The conclusion? Yes, one solution would be to make things like Windows -- because the Windows UI is given heavy useability testing, there are things they do right. But if Windows has solution X to a certain useability problem, there is no reason Linux/GNOME has to use the same solution -- as long as the chosen solution makes sense.
... I think. The tests were not about "how similar is this to MS Win", but about transferrable skills. A user familiar with how GUIs work in general should be able to get used to a new system without too much pain.
The lesson of the report is not "avoid learning" but "how should gnome be changed to be approachable". This does not imply that is must clone MS products in every way, but that it should present a steep learning curve.
The users were of course encouraged to talk through their actions; this is probably why there were the "gnome foot" comments. Read the suggestions the sun engineers make for this problem again; do you really disagree with them ?
I also don't understand your little rant about LaTeX. This is clearly NOT the focus of this study, and not the primary intended audience for products such as KDE and Gnome.
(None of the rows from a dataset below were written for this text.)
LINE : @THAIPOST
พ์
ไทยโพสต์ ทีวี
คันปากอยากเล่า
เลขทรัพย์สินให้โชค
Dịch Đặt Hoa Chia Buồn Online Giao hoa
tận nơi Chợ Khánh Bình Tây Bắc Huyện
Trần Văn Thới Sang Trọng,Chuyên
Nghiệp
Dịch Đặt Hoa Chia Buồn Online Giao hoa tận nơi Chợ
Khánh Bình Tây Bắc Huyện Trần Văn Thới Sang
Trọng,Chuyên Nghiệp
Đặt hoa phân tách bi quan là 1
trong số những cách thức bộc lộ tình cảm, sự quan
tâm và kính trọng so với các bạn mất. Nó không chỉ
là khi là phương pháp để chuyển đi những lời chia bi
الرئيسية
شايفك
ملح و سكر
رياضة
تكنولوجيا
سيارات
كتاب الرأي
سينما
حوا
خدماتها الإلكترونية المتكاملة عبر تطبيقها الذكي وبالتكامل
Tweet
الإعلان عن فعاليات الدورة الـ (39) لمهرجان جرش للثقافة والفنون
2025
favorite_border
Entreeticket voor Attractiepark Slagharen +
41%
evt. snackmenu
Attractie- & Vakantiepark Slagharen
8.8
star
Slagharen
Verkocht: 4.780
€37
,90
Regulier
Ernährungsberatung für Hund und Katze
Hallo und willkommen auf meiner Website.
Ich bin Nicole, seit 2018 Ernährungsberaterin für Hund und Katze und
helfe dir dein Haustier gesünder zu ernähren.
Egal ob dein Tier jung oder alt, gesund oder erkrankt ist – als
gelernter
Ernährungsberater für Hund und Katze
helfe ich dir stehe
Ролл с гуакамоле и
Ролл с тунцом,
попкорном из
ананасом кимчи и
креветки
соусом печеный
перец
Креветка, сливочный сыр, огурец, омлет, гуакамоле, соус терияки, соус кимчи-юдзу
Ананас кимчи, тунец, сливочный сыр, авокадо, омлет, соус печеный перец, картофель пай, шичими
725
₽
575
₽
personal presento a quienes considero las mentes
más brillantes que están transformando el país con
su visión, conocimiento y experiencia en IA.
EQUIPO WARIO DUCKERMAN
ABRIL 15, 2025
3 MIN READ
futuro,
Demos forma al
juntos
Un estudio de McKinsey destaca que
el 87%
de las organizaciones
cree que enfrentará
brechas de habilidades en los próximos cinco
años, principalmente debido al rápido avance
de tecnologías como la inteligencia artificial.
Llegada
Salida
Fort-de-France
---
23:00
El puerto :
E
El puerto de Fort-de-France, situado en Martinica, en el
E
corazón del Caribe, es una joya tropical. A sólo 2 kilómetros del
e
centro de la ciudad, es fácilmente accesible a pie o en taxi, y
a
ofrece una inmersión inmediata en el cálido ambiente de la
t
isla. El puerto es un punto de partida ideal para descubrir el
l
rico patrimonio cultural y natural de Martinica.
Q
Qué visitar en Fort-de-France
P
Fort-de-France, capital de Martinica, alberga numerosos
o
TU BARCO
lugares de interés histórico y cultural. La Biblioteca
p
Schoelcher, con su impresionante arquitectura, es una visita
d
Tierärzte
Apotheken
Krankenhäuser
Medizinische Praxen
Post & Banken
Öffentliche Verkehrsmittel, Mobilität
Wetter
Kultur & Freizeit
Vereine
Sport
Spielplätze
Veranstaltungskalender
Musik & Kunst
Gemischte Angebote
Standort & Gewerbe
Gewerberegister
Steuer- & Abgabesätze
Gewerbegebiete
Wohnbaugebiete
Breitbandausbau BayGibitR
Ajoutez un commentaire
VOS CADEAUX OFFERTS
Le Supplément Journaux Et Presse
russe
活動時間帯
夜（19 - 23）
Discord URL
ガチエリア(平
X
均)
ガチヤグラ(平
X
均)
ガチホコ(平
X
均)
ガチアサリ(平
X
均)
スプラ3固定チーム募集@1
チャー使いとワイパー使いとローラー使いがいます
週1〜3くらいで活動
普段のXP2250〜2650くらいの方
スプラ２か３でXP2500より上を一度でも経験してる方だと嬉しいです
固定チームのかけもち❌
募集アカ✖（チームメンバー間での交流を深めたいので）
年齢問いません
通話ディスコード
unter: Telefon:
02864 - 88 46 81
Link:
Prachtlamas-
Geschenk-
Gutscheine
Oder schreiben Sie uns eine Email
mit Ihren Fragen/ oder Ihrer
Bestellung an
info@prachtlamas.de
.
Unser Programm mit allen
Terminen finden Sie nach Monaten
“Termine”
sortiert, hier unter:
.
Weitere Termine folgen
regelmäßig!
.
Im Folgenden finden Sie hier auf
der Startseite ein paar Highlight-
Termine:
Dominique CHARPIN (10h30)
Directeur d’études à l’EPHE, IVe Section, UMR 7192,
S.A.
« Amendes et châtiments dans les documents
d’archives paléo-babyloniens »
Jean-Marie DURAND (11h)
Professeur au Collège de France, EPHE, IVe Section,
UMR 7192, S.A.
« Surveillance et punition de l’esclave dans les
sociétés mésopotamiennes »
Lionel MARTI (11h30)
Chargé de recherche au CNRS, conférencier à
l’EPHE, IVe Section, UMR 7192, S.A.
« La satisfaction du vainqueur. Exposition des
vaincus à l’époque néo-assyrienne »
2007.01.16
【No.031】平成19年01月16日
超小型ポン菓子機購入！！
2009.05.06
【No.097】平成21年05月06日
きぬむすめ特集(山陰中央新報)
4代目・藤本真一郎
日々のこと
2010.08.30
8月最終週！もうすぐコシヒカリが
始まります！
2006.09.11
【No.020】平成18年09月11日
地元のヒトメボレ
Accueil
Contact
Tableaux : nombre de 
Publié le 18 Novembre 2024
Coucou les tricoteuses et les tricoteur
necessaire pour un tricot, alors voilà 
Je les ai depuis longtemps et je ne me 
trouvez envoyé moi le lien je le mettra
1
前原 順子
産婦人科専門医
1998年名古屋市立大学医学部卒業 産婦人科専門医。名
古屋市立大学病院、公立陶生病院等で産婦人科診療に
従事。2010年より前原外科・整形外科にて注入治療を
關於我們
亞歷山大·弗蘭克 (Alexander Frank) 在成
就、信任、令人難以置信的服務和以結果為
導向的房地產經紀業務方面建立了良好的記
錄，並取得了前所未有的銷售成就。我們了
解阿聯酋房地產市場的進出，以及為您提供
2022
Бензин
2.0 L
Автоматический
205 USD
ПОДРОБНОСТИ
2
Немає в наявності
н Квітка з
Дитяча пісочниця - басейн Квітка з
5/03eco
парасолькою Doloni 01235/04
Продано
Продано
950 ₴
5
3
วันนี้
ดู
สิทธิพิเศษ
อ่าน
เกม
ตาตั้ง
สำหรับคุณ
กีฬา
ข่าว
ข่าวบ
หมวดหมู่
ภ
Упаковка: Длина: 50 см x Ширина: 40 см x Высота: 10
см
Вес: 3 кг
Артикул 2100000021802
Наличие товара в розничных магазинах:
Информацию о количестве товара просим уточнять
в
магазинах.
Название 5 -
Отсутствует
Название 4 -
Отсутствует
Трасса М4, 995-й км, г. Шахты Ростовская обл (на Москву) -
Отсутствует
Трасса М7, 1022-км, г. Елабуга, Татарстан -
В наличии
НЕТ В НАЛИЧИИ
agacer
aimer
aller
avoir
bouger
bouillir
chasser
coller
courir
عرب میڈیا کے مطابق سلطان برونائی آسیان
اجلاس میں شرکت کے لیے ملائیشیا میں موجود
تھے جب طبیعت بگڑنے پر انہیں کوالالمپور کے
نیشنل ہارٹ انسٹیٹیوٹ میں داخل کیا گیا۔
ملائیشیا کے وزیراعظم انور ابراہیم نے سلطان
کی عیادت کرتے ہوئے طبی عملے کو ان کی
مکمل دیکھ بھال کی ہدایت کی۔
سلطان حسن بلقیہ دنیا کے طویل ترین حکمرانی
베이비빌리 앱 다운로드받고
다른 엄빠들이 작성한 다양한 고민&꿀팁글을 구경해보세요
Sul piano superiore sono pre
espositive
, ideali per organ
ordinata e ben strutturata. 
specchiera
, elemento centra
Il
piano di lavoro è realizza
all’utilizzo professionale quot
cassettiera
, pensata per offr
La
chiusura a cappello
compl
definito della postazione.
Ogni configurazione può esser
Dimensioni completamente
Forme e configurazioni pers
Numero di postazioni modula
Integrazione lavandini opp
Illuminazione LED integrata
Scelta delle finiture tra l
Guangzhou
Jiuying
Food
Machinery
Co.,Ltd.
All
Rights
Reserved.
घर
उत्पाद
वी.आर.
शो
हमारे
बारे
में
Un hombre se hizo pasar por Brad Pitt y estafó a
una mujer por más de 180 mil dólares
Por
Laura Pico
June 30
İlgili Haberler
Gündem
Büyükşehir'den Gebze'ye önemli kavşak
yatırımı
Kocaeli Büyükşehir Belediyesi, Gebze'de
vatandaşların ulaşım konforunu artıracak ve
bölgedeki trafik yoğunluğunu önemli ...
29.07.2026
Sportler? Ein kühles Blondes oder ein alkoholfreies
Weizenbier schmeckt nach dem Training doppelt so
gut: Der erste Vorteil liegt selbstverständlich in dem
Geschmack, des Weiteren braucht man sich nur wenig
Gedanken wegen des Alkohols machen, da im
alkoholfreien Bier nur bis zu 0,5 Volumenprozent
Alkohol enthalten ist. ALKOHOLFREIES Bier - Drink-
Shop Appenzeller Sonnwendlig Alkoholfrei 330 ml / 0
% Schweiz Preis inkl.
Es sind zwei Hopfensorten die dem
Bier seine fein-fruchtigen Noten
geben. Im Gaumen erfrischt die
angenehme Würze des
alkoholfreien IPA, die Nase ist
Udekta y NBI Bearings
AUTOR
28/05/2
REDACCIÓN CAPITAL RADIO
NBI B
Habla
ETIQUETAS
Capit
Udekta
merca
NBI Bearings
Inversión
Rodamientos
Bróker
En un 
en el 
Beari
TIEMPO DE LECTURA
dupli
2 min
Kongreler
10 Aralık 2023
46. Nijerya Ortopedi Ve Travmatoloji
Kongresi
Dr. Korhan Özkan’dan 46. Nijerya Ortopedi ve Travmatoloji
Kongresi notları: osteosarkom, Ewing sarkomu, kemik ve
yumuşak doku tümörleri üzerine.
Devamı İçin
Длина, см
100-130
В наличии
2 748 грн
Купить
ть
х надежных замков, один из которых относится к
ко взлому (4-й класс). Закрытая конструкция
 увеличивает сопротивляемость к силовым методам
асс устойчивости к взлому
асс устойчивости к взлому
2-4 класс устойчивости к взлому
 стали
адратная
Usability of a system in the sense you intend it here is a complete irrelevance, as you point out quite clearly at the end of that paragraph.
You say the test subjects should be given some days to get acquainted with the system. But the whole point of the exercise was to get some grasp of the intuitive nature of the system (personally I found the report rather limited in scope, and lacking in big-picture recommendations).
KDE could sorely do with something like this.
(and an unrelated rant: why does KDE not make good use of the very corners of the screen, the largest targets there are ???)
ok, I majorly agree with both comments above, looks like I exaggerated a little (especially on the LaTeX part).
Still, I keep the feeling that such a study should go deeper than watching how people do things on their first encounter with an "alien" system. While yeah, the study did find some interesting points, it's too shallow.
adubey: let me just correct you on one point: Once upon a time, the start menu wasn't there: it was an apple on the top left corner of the screen and only macs had it. Then Microsoft copied it. Amazingly enough, the apple wasn't 3D-extruded like a button (at least on Mac OS 6 and 7), and Macs have a long tradition of user-friendliness.
I'd love to see exactly the same Sun usability study performed with Macs (people who haven't had previous contact with Macs, of course). The comparison of both studies could get interesting.
It's been a while since I turned my Mac on, but as far as I recall, the Apple menu is not an application launcher. If you want to launch an application, open "Dark Brown Overcoat" or whatever other cute name you gave your hard disk, and find the app and doubleclick it.
I'm still not convinced that the Start menu (or foot, or whatever) is a good thing as a primary interface. Even on Windows where the average application name is quite long ("MicroMacro Advance Frobozz 1.4(R)") there's still not a lot of indication as to what the program will do for you if you didn't already know.
(Surely the end point of all this document-centric embeddable foo is a bunch of icons for your existing documents and a single button marked "New document" that will be anything you like and let you embed anything you like?)